[DATA — start]

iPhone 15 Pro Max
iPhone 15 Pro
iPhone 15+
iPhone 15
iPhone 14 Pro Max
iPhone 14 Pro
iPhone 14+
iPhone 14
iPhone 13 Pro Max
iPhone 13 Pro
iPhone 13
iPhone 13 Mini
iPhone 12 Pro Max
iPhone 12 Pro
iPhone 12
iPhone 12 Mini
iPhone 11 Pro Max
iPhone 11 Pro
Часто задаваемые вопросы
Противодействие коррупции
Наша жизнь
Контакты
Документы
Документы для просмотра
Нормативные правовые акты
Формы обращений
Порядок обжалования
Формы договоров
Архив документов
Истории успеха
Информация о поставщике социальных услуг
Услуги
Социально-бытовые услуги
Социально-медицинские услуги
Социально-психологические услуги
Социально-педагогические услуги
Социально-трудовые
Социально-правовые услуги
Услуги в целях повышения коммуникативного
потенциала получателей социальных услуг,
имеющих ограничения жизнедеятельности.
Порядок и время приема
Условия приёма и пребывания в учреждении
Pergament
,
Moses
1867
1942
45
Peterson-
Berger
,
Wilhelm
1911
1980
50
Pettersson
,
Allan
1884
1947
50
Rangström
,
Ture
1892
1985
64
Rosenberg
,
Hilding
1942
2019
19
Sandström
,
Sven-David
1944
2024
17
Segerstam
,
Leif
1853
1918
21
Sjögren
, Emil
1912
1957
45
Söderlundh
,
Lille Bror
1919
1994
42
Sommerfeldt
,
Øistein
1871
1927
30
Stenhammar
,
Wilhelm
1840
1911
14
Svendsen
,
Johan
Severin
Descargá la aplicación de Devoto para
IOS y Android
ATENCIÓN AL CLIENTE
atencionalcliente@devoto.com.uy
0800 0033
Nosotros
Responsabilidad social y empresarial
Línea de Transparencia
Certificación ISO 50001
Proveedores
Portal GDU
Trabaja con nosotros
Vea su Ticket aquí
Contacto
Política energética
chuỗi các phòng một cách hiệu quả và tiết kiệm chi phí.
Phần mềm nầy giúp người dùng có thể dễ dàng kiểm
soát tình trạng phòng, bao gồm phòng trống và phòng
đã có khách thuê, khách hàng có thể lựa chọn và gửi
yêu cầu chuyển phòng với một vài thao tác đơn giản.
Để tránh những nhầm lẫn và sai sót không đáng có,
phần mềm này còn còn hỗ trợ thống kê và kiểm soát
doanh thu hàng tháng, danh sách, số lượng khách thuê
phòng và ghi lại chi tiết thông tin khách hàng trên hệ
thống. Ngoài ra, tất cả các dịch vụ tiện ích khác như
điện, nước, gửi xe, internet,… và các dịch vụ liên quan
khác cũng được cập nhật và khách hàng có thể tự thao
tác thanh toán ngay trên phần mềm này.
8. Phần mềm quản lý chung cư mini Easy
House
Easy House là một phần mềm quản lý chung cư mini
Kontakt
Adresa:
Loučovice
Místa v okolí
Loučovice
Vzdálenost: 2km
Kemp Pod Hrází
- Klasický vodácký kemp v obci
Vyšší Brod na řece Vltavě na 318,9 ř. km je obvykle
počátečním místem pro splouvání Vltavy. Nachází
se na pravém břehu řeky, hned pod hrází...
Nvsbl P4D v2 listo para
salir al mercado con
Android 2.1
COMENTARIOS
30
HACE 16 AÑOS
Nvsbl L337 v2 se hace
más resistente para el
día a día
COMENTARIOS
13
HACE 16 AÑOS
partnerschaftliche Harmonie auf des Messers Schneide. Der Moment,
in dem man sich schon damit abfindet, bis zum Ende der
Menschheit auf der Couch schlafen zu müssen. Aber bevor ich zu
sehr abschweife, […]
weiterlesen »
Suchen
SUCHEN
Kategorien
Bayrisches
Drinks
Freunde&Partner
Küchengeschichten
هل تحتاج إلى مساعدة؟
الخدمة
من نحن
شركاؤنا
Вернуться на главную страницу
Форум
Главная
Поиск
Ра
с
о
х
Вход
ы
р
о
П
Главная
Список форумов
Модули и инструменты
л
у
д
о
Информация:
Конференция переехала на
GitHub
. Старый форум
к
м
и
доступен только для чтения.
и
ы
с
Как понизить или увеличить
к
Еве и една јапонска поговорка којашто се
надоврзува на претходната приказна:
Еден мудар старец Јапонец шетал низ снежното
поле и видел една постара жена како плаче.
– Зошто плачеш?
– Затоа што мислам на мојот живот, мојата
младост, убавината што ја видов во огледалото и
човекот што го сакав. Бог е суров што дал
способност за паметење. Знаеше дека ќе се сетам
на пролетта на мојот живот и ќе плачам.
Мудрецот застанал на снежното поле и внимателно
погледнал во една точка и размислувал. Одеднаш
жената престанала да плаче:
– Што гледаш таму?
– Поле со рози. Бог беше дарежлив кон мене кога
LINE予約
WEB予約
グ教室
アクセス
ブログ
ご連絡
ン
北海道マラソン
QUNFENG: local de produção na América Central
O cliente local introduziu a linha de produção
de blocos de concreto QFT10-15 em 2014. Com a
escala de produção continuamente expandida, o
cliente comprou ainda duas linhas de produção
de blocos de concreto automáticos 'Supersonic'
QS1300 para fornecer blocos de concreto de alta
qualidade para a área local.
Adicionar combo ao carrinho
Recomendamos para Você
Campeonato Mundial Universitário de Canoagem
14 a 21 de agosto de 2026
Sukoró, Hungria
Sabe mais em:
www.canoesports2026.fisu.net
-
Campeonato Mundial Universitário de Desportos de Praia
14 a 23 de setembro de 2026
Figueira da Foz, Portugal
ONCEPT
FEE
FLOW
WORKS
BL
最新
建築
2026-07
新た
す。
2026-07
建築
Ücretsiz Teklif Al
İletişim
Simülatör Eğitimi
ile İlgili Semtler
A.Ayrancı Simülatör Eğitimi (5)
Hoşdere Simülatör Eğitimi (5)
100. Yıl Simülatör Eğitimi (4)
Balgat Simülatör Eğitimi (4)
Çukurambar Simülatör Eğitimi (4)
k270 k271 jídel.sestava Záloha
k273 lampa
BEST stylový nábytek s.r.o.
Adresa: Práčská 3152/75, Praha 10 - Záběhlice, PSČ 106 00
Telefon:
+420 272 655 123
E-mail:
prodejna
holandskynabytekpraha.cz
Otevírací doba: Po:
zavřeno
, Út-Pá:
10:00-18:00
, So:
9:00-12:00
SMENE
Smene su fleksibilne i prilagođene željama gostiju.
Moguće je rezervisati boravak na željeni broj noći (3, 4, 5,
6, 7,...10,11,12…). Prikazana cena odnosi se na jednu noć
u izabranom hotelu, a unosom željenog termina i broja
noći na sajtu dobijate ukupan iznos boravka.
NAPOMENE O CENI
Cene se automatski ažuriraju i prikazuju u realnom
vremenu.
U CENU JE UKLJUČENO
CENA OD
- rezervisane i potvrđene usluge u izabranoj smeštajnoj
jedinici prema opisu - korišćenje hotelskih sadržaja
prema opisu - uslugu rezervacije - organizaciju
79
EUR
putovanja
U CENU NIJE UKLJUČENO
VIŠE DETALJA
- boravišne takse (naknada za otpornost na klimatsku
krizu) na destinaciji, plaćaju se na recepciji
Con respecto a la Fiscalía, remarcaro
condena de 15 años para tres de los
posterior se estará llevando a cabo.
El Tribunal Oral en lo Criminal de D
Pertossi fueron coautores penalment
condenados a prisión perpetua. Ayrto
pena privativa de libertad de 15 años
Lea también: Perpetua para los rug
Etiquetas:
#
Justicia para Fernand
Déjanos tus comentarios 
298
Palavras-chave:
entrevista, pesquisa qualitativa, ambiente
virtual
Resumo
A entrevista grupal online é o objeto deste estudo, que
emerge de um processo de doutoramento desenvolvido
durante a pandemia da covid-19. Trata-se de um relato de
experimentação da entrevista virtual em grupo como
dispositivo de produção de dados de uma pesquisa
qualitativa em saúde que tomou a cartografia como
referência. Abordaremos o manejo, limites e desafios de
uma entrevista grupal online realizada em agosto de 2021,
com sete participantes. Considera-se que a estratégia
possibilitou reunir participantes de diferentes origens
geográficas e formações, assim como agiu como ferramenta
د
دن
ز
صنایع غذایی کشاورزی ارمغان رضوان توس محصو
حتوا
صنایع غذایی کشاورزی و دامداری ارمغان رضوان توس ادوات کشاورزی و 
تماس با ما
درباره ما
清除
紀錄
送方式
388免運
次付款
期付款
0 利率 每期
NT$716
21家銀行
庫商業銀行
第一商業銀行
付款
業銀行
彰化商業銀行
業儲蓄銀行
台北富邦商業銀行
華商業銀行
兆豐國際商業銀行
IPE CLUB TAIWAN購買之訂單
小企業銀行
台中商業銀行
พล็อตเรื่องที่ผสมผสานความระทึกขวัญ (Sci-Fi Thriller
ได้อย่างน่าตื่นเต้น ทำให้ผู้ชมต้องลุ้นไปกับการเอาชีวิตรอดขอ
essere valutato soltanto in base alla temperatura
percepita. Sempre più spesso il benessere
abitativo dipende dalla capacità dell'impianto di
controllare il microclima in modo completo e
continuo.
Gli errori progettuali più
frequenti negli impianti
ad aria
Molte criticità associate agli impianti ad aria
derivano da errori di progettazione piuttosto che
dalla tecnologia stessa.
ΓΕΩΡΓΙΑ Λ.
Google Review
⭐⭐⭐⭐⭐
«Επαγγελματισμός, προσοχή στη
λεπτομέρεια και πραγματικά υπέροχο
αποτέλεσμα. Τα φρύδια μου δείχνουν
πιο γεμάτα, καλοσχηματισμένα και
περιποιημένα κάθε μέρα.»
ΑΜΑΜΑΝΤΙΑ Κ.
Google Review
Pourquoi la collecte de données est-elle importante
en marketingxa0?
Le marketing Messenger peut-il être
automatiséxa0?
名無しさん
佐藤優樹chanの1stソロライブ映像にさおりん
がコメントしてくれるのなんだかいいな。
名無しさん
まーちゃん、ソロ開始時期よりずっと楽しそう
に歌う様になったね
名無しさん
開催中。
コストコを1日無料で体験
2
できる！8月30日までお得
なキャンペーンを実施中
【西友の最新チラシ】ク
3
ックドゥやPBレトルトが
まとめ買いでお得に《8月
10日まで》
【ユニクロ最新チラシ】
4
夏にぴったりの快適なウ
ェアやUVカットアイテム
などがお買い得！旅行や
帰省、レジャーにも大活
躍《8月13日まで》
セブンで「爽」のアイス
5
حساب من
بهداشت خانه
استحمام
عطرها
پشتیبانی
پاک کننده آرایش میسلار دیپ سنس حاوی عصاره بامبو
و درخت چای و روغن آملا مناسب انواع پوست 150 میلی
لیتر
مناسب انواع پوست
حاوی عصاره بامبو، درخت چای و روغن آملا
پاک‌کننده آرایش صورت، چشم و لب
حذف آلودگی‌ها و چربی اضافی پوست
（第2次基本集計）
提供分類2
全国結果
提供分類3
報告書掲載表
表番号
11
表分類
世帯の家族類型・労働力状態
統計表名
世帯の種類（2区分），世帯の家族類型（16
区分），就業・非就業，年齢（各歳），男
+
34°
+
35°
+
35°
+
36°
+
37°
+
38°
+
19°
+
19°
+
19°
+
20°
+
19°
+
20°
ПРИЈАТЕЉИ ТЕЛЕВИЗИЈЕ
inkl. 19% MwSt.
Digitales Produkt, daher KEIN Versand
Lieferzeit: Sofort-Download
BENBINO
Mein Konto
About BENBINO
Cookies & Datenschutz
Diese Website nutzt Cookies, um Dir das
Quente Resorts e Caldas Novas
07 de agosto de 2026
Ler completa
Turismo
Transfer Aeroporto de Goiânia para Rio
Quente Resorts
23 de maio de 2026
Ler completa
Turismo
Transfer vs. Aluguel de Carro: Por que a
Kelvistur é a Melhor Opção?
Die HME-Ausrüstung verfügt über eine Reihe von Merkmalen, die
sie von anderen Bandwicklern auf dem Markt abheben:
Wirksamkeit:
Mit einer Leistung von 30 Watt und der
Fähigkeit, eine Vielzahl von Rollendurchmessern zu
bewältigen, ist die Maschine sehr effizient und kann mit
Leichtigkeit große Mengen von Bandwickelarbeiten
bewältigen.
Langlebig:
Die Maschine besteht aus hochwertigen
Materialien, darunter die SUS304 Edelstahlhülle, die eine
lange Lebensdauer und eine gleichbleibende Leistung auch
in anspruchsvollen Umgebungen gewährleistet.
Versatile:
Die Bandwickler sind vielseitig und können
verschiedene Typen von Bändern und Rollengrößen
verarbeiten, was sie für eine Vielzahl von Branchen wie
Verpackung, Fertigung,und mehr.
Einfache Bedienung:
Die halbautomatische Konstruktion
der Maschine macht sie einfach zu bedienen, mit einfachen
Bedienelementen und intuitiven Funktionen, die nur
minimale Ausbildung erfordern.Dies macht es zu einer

[DATA — finish]

## TASK STATEMENT
Turn the data into a Markdown table with two columns, Row and Line, from the start through the line that contains "Социально-педагогические услуги", including that line. Number each row and leave out blank lines.

## ANSWER FOR THIS EXERCISE
| Row | Line |
|---|---|
| 1 | iPhone 15 Pro Max |
| 2 | iPhone 15 Pro |
| 3 | iPhone 15+ |
| 4 | iPhone 15 |
| 5 | iPhone 14 Pro Max |
| 6 | iPhone 14 Pro |
| 7 | iPhone 14+ |
| 8 | iPhone 14 |
| 9 | iPhone 13 Pro Max |
| 10 | iPhone 13 Pro |
| 11 | iPhone 13 |
| 12 | iPhone 13 Mini |
| 13 | iPhone 12 Pro Max |
| 14 | iPhone 12 Pro |
| 15 | iPhone 12 |
| 16 | iPhone 12 Mini |
| 17 | iPhone 11 Pro Max |
| 18 | iPhone 11 Pro |
| 19 | Часто задаваемые вопросы |
| 20 | Противодействие коррупции |
| 21 | Наша жизнь |
| 22 | Контакты |
| 23 | Документы |
| 24 | Документы для просмотра |
| 25 | Нормативные правовые акты |
| 26 | Формы обращений |
| 27 | Порядок обжалования |
| 28 | Формы договоров |
| 29 | Архив документов |
| 30 | Истории успеха |
| 31 | Информация о поставщике социальных услуг |
| 32 | Услуги |
| 33 | Социально-бытовые услуги |
| 34 | Социально-медицинские услуги |
| 35 | Социально-психологические услуги |
| 36 | Социально-педагогические услуги |